Im Gesetz findet sich in § 2 Nr. 1 GeschGehG der Betriff des Geschäftsgeheimnisses definiert. Ein Geschäftsgeheimnis enthält zwei Komponenten: Zum einen wird es - kurz zusammengefasst - als Information verstanden, die von Personen, die üblicherweise mit solchen Informationen umgehen, weder bekannt nochzugänglich ist und daher von einem wirtschaftlichen Wert ist. Zum anderen erhält eine Information nur dann einen Geschäftsgeheimnisstatus, wenn der rechtmäßige Inhaber mit angemessenen Geheimhaltungsmaßnahmen die vertrauliche Information schützt. Anders als die Immaterialgüterschutzgesetze (Marken-, Urheber- und Patentgesetz) erstreckt das neue Gesetz seinen Schutz auf bloße vertrauliche Informationen, die handelbar sind und einen wirtschaftlichen Wert besitzen. Der gesetzliche Schutz hängt also von der tatsächlichen Geheimhaltung dieser Information ab.
Praxishinweis: Umsetzung des Betriebsgeheimnisschutzes
Wenn ein Unternehmen seine Informationen für schutzbedürftig hält, muss es nach dem neuen Gesetz adäquate Maßnahmen zum Vertraulichkeitsschutz ergreifen. Nur dann kann es auf das GschGehG setzen und später zivilrechtliche Ansprüche und strafrechtliche Maßnahmen gegen Täter ergreifen. Die in der Praxis bereits praktizierten Schutzmaßnahmen organisatorischer und technischer Art erhalten auch für das neue Gesetz eine wesentliche Bedeutung. Dazu zählen passwortgeschützte Zugänge zu vertraulichen Datenbanken und die Begründung von unterschiedlichen Geheimhaltungsstufen, auf deren Grundlage Mitarbeitern und Dritten der Zugriff auf relevante Informationen gewährt wird. Erfahrungen mit einem gesetzlich angeordneten Informationsschutz bestehen bei kapitalmarktaktiven Unternehmen, die wegen des Insiderhandelsverbots, Informationen organisatorisch und technisch schützen müssen. Hieran könnte sich auch die Praxis betreffend der GeschGehG-Schutzmaßnahmen orientieren. Schließlich bekommen die klassischen Geheimhaltungsvereinbarungen (NDA) und eine entsprechende Vertragsdokumentation für das neue Schutzgesetz eine hohe Relevanz.

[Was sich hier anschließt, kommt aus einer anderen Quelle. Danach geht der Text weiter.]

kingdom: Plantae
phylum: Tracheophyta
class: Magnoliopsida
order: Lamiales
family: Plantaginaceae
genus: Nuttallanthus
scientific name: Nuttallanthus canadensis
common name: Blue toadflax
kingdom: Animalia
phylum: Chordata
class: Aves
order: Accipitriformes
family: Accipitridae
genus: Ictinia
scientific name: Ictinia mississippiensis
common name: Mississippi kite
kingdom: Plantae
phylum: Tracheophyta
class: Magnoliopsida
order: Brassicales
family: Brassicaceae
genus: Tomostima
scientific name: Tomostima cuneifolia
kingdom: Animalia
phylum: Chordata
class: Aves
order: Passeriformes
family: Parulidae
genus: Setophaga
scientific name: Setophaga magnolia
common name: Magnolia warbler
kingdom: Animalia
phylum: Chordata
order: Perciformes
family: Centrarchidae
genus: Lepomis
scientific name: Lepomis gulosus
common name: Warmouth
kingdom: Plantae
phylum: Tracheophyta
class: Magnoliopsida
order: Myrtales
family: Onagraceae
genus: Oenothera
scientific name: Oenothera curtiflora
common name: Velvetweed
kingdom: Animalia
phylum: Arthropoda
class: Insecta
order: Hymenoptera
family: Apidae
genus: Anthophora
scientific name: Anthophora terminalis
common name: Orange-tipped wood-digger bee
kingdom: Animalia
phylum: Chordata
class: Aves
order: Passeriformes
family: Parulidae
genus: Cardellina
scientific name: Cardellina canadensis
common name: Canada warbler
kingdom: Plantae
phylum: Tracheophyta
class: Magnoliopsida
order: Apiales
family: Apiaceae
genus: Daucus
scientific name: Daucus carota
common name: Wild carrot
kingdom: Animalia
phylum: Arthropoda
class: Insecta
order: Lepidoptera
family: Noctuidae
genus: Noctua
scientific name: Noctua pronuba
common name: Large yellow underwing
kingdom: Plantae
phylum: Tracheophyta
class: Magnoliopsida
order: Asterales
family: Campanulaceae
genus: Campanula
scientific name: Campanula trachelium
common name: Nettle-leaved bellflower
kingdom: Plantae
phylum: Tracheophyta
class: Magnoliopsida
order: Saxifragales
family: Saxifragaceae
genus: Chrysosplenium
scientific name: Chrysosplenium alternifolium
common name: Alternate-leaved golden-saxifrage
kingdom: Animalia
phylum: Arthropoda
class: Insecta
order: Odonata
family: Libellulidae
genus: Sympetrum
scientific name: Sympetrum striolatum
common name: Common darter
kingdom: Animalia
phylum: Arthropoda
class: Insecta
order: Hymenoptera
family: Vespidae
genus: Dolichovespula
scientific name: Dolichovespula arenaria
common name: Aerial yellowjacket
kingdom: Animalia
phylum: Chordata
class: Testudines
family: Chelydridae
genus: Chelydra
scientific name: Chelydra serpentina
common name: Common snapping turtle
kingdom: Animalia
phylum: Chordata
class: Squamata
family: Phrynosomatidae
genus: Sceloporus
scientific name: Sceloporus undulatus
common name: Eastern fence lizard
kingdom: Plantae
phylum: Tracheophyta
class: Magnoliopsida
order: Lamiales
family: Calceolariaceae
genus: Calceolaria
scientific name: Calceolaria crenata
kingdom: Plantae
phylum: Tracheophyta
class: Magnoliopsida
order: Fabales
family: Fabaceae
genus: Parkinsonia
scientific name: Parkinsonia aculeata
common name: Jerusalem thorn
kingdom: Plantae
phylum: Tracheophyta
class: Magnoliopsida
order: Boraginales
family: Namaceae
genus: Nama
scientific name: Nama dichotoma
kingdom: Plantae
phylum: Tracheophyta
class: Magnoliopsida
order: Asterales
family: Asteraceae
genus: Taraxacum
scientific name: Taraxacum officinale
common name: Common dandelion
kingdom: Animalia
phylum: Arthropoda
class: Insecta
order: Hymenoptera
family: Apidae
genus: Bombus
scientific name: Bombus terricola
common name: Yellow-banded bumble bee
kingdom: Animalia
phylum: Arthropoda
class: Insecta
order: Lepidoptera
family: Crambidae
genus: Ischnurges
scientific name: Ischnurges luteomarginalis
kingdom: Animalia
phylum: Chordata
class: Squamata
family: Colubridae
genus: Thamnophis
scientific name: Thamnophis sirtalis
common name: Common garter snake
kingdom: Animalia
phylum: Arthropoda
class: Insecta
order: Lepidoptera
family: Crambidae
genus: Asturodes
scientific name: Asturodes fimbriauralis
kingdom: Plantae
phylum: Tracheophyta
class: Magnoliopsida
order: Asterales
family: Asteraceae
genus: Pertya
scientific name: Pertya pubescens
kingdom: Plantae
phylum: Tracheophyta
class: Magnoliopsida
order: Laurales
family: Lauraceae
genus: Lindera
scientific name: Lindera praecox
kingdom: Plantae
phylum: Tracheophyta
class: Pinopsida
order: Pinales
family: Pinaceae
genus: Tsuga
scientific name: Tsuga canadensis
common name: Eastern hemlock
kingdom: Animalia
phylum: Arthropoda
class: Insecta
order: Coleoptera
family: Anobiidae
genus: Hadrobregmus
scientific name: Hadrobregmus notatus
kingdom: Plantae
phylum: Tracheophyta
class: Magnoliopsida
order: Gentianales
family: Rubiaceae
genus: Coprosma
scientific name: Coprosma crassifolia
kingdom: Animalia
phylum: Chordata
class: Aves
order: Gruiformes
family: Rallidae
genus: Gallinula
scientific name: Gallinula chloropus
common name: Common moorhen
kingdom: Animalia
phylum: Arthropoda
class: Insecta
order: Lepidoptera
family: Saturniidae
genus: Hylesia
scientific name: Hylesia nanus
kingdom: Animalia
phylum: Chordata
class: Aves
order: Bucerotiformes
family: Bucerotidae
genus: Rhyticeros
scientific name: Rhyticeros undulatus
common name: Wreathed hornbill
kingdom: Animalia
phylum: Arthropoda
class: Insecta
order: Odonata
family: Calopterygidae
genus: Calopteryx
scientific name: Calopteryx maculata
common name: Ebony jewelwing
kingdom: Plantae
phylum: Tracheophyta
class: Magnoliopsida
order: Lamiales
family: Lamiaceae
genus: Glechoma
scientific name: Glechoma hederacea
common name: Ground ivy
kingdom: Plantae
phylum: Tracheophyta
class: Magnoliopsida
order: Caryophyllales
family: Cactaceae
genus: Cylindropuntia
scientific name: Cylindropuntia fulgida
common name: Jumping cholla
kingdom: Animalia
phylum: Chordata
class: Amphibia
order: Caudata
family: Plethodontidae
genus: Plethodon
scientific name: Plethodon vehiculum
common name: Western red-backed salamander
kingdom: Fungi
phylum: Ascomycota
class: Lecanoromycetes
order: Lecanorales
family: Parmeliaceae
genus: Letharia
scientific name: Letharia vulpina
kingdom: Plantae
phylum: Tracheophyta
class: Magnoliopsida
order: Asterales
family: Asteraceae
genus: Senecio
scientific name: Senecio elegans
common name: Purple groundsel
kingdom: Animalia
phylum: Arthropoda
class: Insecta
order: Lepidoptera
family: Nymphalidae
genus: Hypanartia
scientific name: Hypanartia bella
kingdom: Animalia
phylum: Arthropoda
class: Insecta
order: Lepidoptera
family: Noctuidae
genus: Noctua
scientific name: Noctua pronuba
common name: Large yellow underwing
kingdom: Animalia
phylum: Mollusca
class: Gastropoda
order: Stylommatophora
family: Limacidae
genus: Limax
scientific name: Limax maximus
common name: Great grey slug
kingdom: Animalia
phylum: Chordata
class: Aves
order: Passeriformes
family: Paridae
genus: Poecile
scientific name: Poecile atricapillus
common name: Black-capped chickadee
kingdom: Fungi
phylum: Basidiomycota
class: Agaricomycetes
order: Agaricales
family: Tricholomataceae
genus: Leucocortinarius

Es ist zu erwarten, dass die neuen Regeln nicht nur von mittelständischen Unternehmen und größere Konzernen, sondern auch im Startup-und Venture Capital-Bereich begrüßt werden. Da bei den FinTechs und Co. viel Kraft und Finanzmittel in die Entwicklung von Ideen und Innovationen investiert werden, wird man das neue GeschGehG wertschätzen. Insbesondere im Zusammenhang mit Gesellschafterstreitigkeiten und Konflikten mit Führungskräften sind die Startup-Unternehmen sehr anfällig für Datendiebstahl und Veruntreuung von Know How.